Why were patrons pleased to see a python in their presence? Look at what was behind this zoological field trip …

Fiona McGovern, an animal trainer with the “Wildlife Live” program at the Oregon Zoo, unpacks exhibits for the Woodstock Library show.

Story and photos by David F. Ashton
It’s not often that people go into a library – and, instead of books and computers, find a snake, a wild bird, and giant insects in the stacks.

But instead of fleeing in terror, or just coming to check out a book, families were crowding in to the SE Portland branch library in late March to see the critters.

The Oregon Zoo’s Fiona McGovern and Genevieve Currall introduce their traveling animal program to Woodstock Library patrons.

“Welcome to our outreach program of the Oregon Zoo,” smiled Fiona McGovern, an animal trainer with the Zoo’s “Wildlife Live”.

McGovern had brought in boxloads of exhibits, and several live animal containers. “I really enjoy doing programs like this.”

In addition to the live animals, McGovern also showed off bones, skulls, and fur pelts from many animals.

Genevieve Currall holds Rosita, as Tenaya McLeith and Prudence watch her – from a distance!

Eight-year-old Hali Bailey looks over the exhibits with her “Big Sister” pal, Elisa Walling.

“I think it is important to help young people and kids learn how important animals are to human beings and to the environment,” McGovern told us. “Especially with the young kids, we try to get them interested, involved, and personally-invested in animal kingdom. Hopefully, in the future, they’ll want to contribute to conservation efforts.”

Because the Woodstock Library’s activity room was in use, McGovern and her assistant, intern Genevieve Currall, set up the show-and-tell session on tables in the main room near the front door. By the time they had unpacked the entire exhibit, more than 60 people were already crowding around to look and listen to the brief presentation, and to enjoy a personal encounter with wildlife.

Visitor Amelia Carpenter is entranced by the ball python McGovern holds.
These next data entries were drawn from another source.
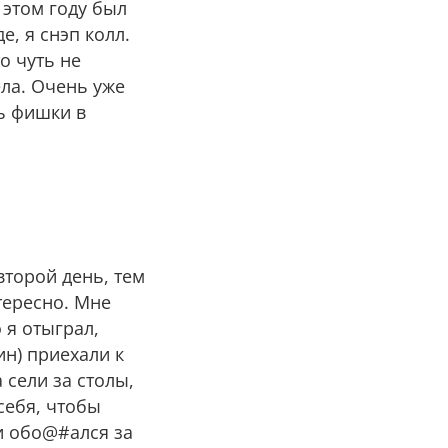
 этом году был
е, я снэп колл.
о чуть не
ла. Очень уже
ь фишки в
второй день, тем
тересно. Мне
 я отыграл,
ин) приехали к
 сели за столы,
 себя, чтобы
 и обо@#ался за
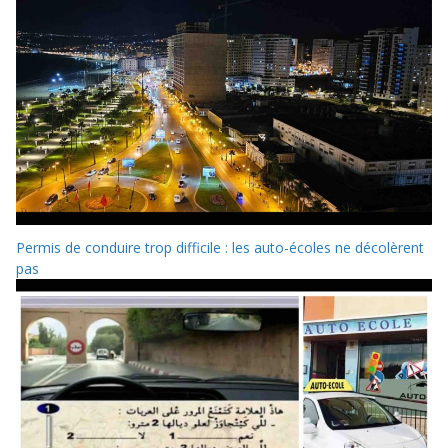
Permis de conduire trop difficile : les auto-écoles ne décolèrent
pas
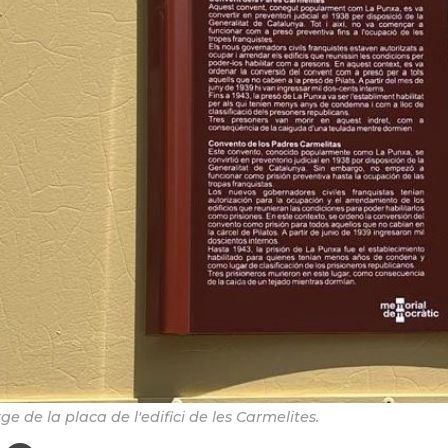
ge de la placa de l'edifici de les Carmelites.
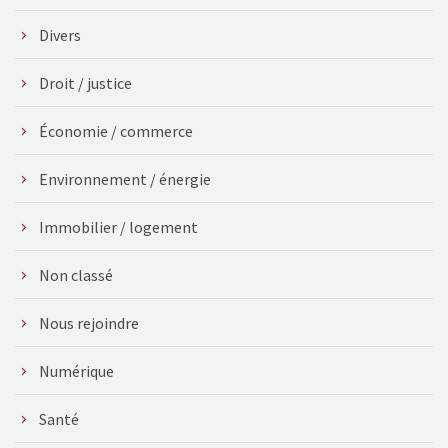
Divers
Droit / justice
Économie / commerce
Environnement / énergie
Immobilier / logement
Non classé
Nous rejoindre
Numérique
Santé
“With us today – we have a western screech owl, some Madagascan hissing cockroaches, and a ball python,” McGovern pointed out. “Personally I love showing our snake. I love seeing how the kids react when they touch the snake. The kids come up and they’re all fascinated, and they touch it and stroke it.”

Many adults don’t warm as quickly to the snake, she added. “In fact, about half of the grown-ups are terrified of the snake, and do not want to touch it at all. Hopefully, the kids will grow up and will not be afraid of snakes, and will pass that on to their kids.”

Way too quickly for most of the people who came to mingle with the animals, the hour was over. But, McGovern reminded them, “They don’t live far away. Come see all of us – and our other friends – at your Oregon Zoo.”

Whooo is it? It’s Rosita, the Oregon Zoo’s traveling western screech owl.